L’événement n’est pas encore là, mais il se rapproche, sous la meule du temps diplomatique.
A Durban (Afrique du Sud, 28/11-9/12) à la CoP17, les nations négocieront le renouvellement du protocole de Kyoto contre le réchauffement climatique. Et les 4-6 juin 2012 à Rio (Brésil) se tiendra la conférence Rio-plus20 de développement durable, offrant un Fonds aux pays démunis pour faciliter leur mutation industrielle. Egalement, de nouvelles règles du jeu doivent leur permettre d’accéder aux technologies d’énergies nouvelles, de renforcer la «soutenabilité» des villes. Si tous les pays s’entendent sur les objectifs, ces deux grands axes de la future croissance semblent creuser une faille entre pays développés et PVD : une divergence de vision et de stratégie. Le 06/09 à Pékin, l’ambassadeur Correa do Lago, chef négociateur du Brésil, brossait sur le sujet un tableau tiers-mondiste sans illusion.
«Outil brillant» de décarbonisation économique mondiale, le protocole de Kyoto verra à Durban sa dernière chance de survie au-delà de 2012.
Les pays BRICS (Brésil, Russie, Inde, Chine, Afrique du Sud) accusent les Occidentaux de faire le forcing pour obtenir un nouveau contrat hors-sujet, «pas dans la logique de la négociation».

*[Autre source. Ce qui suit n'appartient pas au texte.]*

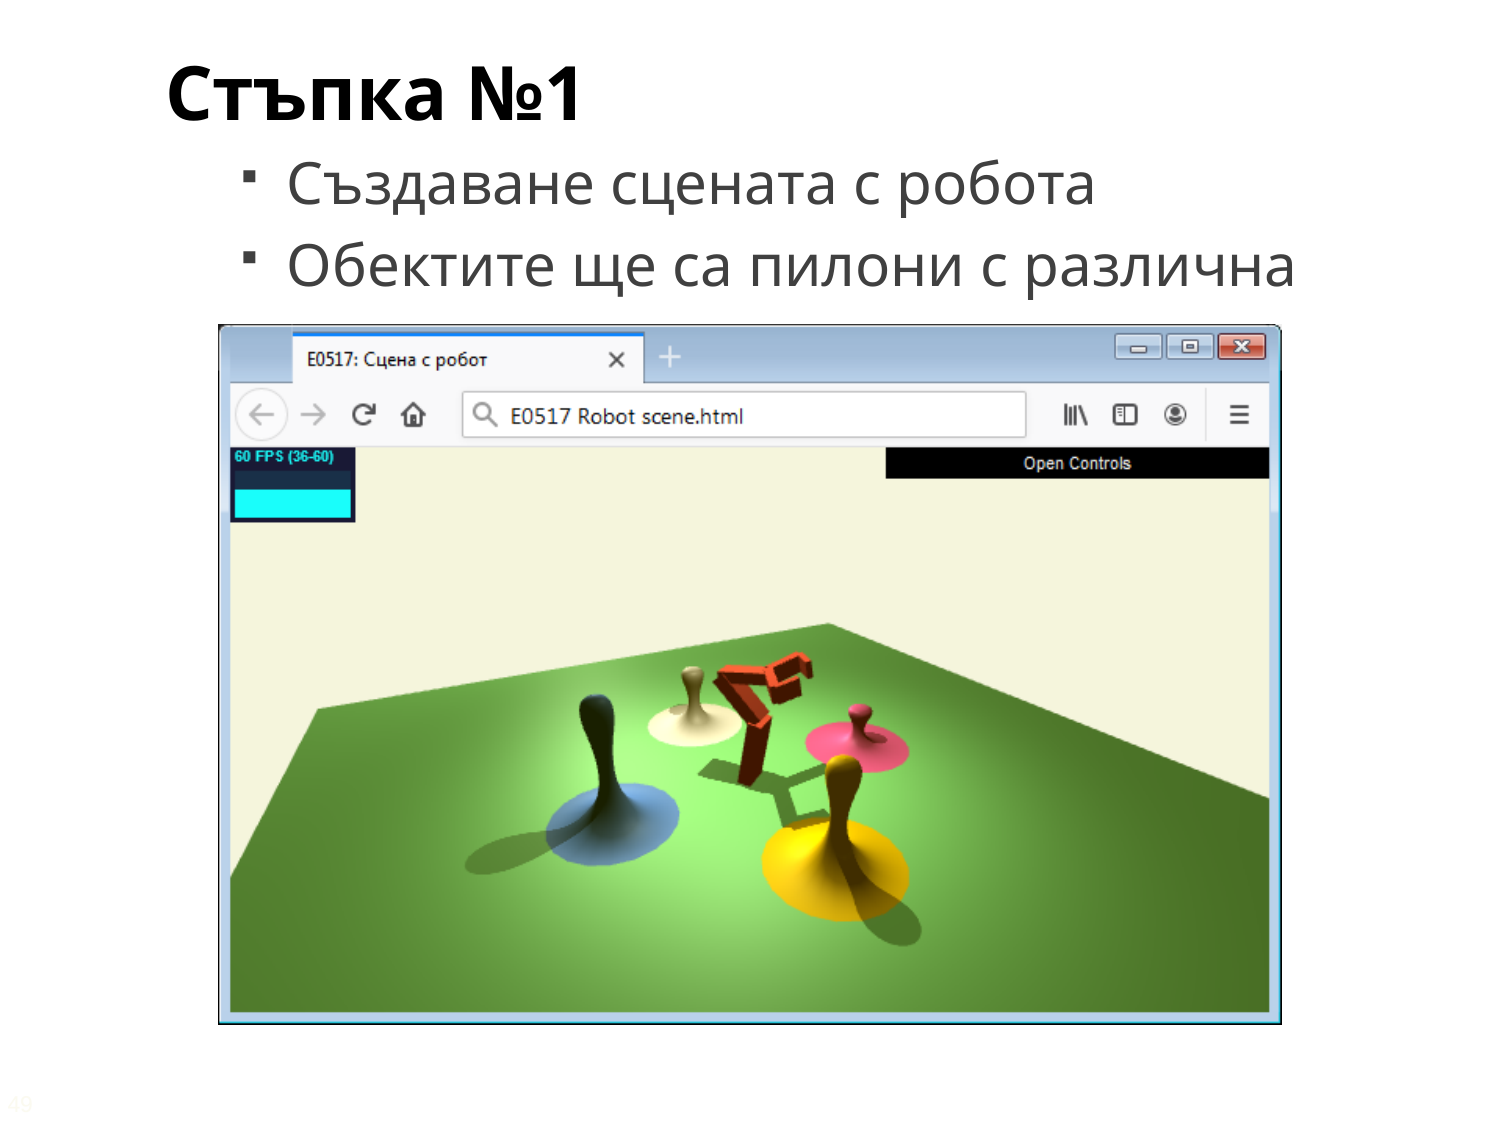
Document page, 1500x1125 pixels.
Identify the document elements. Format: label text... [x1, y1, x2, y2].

picture [218, 324, 1282, 1026]
list Стъпка №1 Създаване сцената с робота Обектите ще са пилони с различна височина [150, 37, 1488, 1113]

Il faut savoir que Kyoto impose aux pays riches -à eux seuls- des quotas contraignants d’émissions de CO², et à ceux qui les dépasse, un rachat de droits aux pays pauvres, dont ces derniers disposent en restreignant volontairement leurs émissions. Or les USA n’ont pas ratifié Kyoto (1ère distorsion), et pour le renouvellement, ils exigent que la Chine (passée depuis, 1 er pollueur mondial) et autres émergents reçoivent à leur tour des quotas, même symboliques. Mais les jeunes puissances industrielles jugent irrecevable une telle position, soutenue par l’Union Européenne, le Canada et le Japon. En outre, l’Ouest redonne, de plus en plus, la priorité à l’emploi sur l’environnement : en juin, Obama a même aboli la législation américaine sur les émissions de gaz à effet de serre…
L’Union Européenne de son côté s’est engagée dans la voie dangereuse d’imposer à tous transporteurs aériens dans ses airs des quotas d’émissions, très contestés par le reste du monde.

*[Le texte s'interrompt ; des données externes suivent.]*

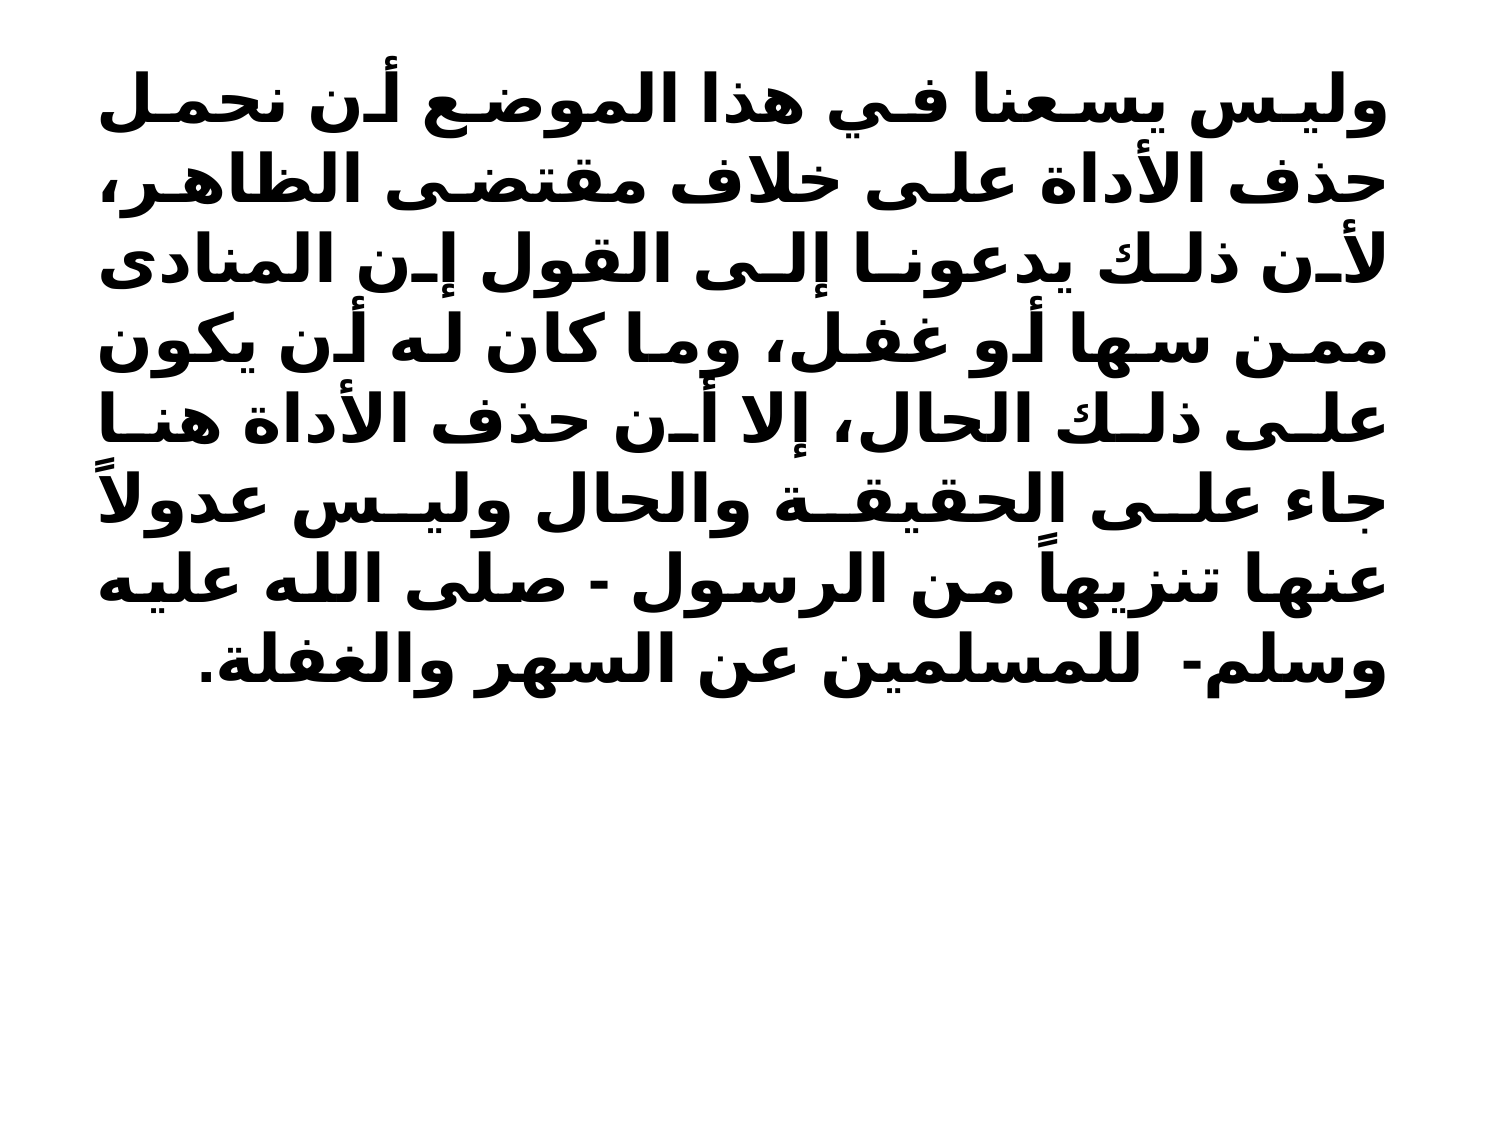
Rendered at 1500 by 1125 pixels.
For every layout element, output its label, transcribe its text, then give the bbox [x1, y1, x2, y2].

text_box وليس يسعنا في هذا الموضع أن نحمل حذف الأداة على خلاف مقتضى الظاهر، لأن ذلك يدعونا إلى القول إن المنادى ممن سها أو غفل، وما كان له أن يكون على ذلك الحال، إلا أن حذف الأداة هنا جاء على الحقيقة والحال وليس عدولاً عنها تنزيهاً من الرسول - صلى الله عليه وسلم- للمسلمين عن السهر والغفلة. [81, 0, 1407, 703]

En somme, tous les ingrédients sont réunis pour un désastre à Durban, dont on voit mal comment la stratégie contre le changement climatique pourra se relever.

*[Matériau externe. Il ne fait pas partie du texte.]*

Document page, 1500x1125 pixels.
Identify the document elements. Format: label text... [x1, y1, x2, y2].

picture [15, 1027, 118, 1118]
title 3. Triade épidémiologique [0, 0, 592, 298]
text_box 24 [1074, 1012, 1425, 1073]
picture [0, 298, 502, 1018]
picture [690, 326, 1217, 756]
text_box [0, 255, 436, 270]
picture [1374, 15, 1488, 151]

Tout n’est pas négatif, dit Correa. Même si chaque Etat ou région défend ses intérêts, des progrès «fantastiques» ont été engrangés en 20 ans. Le danger du réchauffement global est reconnu et accepté, et la science s’est invitée partout dans le débat, comme le prouve le cas des CFC (Chlorofluorocarbone) à 95% éradiqués par l’action mondiale. Le problème est que la lutte anti-effet de serre coûte beaucoup plus cher, prix que les politiciens n’osent pas demander à leurs électeurs.
Reste donc la tentation qui s’insinue aujourd’hui dans les chancelleries: remplacer la «mitigation» (à savoir la décarbonisation concertée de l’économie planétaire et la chasse au «gaspillage» de consommation) par l’«adaptation» au réchauffement, investissement typiquement national. Mais, prévient Correa, cette solution est illusoire : l’effet de serre n’a pas de frontières. Electoralement payant à court terme (car l’argent est dépensé « chez nous, pour nous »), ce budget de défense climatique sera toujours plus lourd et toujours plus inefficace. Au final, il débouchera quand même sur la mitigation -l’obligation pour tous de mettre tous leurs moyens de décarbonisation en commun, face au compte à rebours de la hausse de température.